Born into a mixed marriage, her family were burned out of their home in the Waterside because they were identified as Catholics. They moved into a nationalist estate in Derry’s cityside and were driven out of there a few months later because they were perceived to be Protestants.
“Witnessing violence of the kind we did – so often, so intimately, to such a destructive end – does something to you. You are changed forever.”
Her fractured family move to a village 20 miles from Derry where she finds acceptance but when she is 16 a close friend is murdered.
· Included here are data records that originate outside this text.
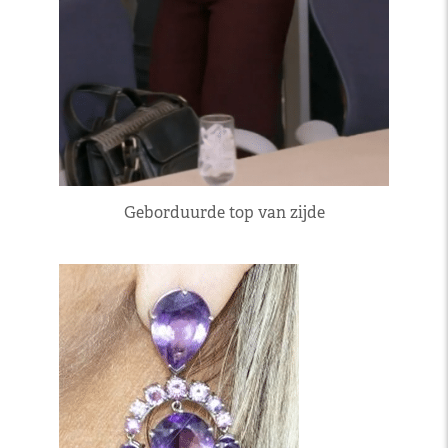
Geborduurde top van zijde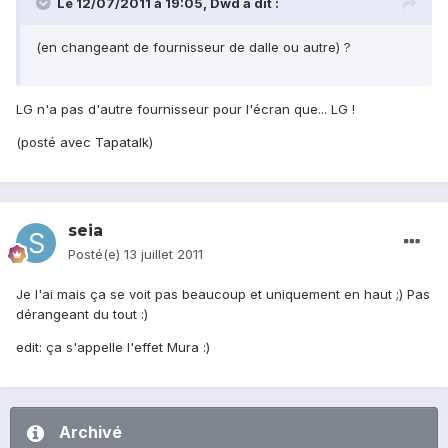
Le 12/07/2011 à 19:05, Dwd a dit :
(en changeant de fournisseur de dalle ou autre) ?
LG n'a pas d'autre fournisseur pour l'écran que... LG !
(posté avec Tapatalk)
seia
Posté(e)
13 juillet 2011
Je l'ai mais ça se voit pas beaucoup et uniquement en haut ;) Pas
dérangeant du tout :)
edit: ça s'appelle l'effet Mura :)
Archivé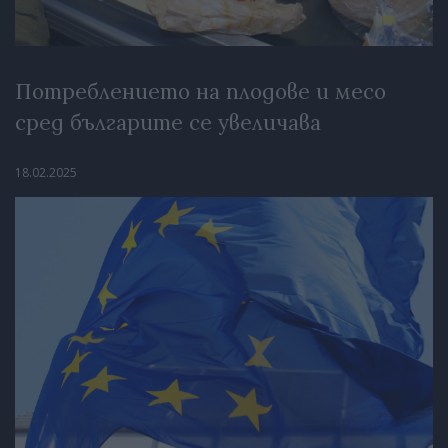
Потреблението на плодове и месо
сред българите се увеличава
18.02.2025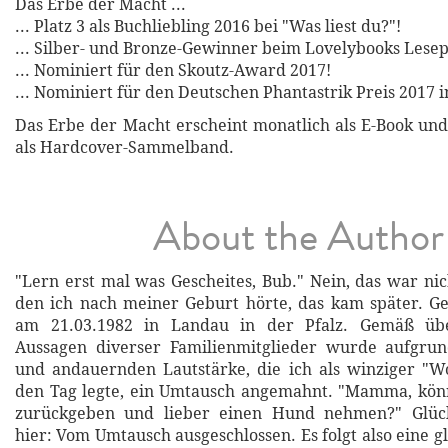
Das Erbe der Macht ...
... Platz 3 als Buchliebling 2016 bei "Was liest du?"!
... Silber- und Bronze-Gewinner beim Lovelybooks Lesep
... Nominiert für den Skoutz-Award 2017!
... Nominiert für den Deutschen Phantastrik Preis 2017 i
Das Erbe der Macht erscheint monatlich als E-Book und
als Hardcover-Sammelband.
About the Author
"Lern erst mal was Gescheites, Bub." Nein, das war nic
den ich nach meiner Geburt hörte, das kam später. G
am 21.03.1982 in Landau in der Pfalz. Gemäß üb
Aussagen diverser Familienmitglieder wurde aufgr
und andauernden Lautstärke, die ich als winziger "
den Tag legte, ein Umtausch angemahnt. "Mamma, könn
zurückgeben und lieber einen Hund nehmen?" Glück
hier: Vom Umtausch ausgeschlossen. Es folgt also eine g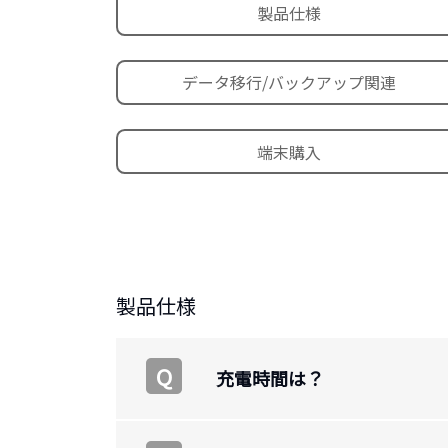
製品仕様
データ移行/バックアップ関連
端末購入
製品仕様
Q
充電時間は？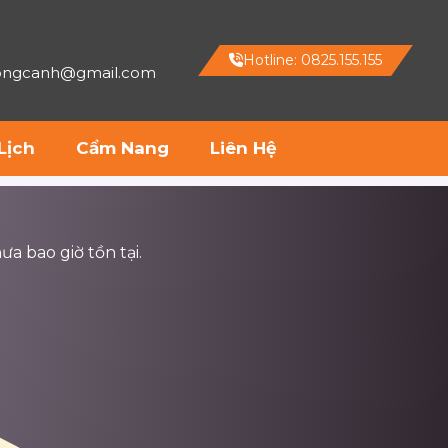
Hotline: 0825.155.155
hongcanh@gmail.com
Lịch
Cẩm Nang
Liên Hệ
ưa bao giờ tồn tại.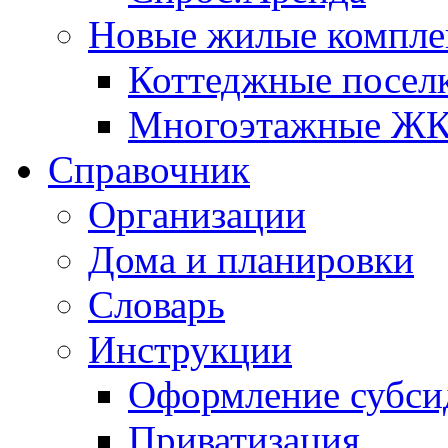
Новые жилые компле
Коттеджные посел
Многоэтажные Ж
Справочник
Организации
Дома и планировки
Словарь
Инструкции
Оформление субси
Приватизация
She doesn’t name him, but the location, date and circumstances of the notorious killing are all there for anyone who wants to delve further.
She moves to Dublin to study at Trinity – living hand-to mouth to finance her studies while her friends party – then to Cork, then to Scotland and then to England, drinks too much and contemplates suicide. But ultimately she returns to Derry, the place that nurtured so much hurt in her and that wounded her psyche.
“There is a power to place – a hold that is kept over us – a woven thread that never really loosens itself once we have been there and held by it.”
The threat of Brexit to stability in Ireland as the prospect of a hard land border looms on the horizon – a real possibility when Thin Places was being written in 2019 – is a returning motif. For Ní Dochartaigh the border is an invisible, man-made concept that does not exist in nature, nor in our own inner wildness.
“I think so much in these troubled, dividing days, about what it might mean to live as the birds do, as the moths and butterflies, as we once did ourselves maybe: free from border and barrier – in a place where the veil is so thin that we are reminded what it means to really be here – in this glorious world.”
For Ní Dochartaigh, the loss of our native language is symbolic of our disconnection from nature. “The Irish language is rooted in a world in which the unseen is as real as the seen. The existence of other dimensions is taken as a given, and there is an inherent understanding that both the land and everything in the natural world are bright, breathing beings.”
She sets about to learn and reclaim the language: “How can we protect things we cannot name?”
Thin Places contains passages that plunge you far deeper than what is written on the page and that take the reader beyond mere experience and observation. Ní Dochartaigh’s words are like a shaman’s incantations, her sentences opening up uncharted paths into the psyche.
“There are places that are so thin that we see right through it all, through the untruths we have told ourselves about who we are. We see through every last bit of the things that we once thought defined us. We see that, like a landscape that has undergone vast and irreversible shifts, we too, might be capable of change.”
Thin Places by Kerri Ní Dochartaigh will be published by Cannongate on January 28.